It's OK Dustin, I'll go nice and slow and be really gentle.

Just let me know when you're tired of packing that boat anchor around and missing shots because you didn't have your range finder, or you lost your release, or your peep rotated on you, or your string broke, or your release froze up, or your broadhead didn't fly true, or your sight got bumped, or the wind blew your knitting needle off course, or it was to dark to see through your peep, or........ :twisted: :mrgreen:


----------



## dkhntrdstn (Sep 7, 2007)

TEX-O-BOB said:


> > Tex i might be next. hhhhhhhhhhhhhhhhhhhhmmmmmmmmmmmmmmmmm maybe not.
> 
> 
> It's OK Dustin, I'll go nice and slow and be really gentle.
> ...


thanks for going to go easy on me. They look fun to shoot. By the way my bow ant no boat anchor. It light.


----------



## north slope (Sep 8, 2007)

Keep your pants on Tex I am walking out the door to go hunt bear in Idaho with my COMPOUND.


----------



## TEX-O-BOB (Sep 12, 2007)

Quitter!


----------



## TEX-O-BOB (Sep 12, 2007)

> By the way my bow ant no boat anchor. It light.
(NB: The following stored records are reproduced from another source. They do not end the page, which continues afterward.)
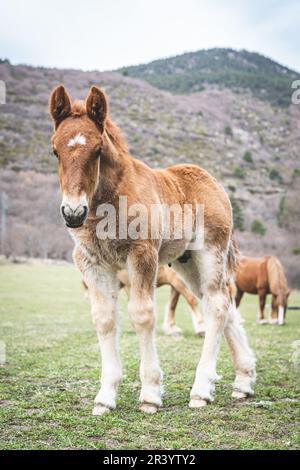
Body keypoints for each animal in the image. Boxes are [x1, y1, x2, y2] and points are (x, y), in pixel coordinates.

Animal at [49, 85, 255, 414]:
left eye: (97, 150)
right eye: (55, 150)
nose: (73, 213)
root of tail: (211, 180)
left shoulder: (142, 254)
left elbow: (142, 315)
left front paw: (149, 394)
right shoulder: (91, 261)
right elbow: (105, 319)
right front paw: (105, 397)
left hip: (210, 252)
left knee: (217, 305)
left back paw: (201, 390)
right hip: (186, 262)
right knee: (223, 304)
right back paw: (243, 382)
Light!? Compared to what... An anvil, a floor jack, may be... :?


----------



## dkhntrdstn (Sep 7, 2007)

TEX-O-BOB said:


> > By the way my bow ant no boat anchor. It light.
> 
> 
> Light!? Compared to what... An anvil, a floor jack, may be... :?


Your funny. it might not be as light as yours.


----------



## muzzlehutn (Oct 26, 2007)

cool bow North slope hope ya like it. <<--O/


----------



## bwhntr (Sep 12, 2007)

Nice job, should be fun to shoot...in your backyard! I can't wait to see it first hand.


----------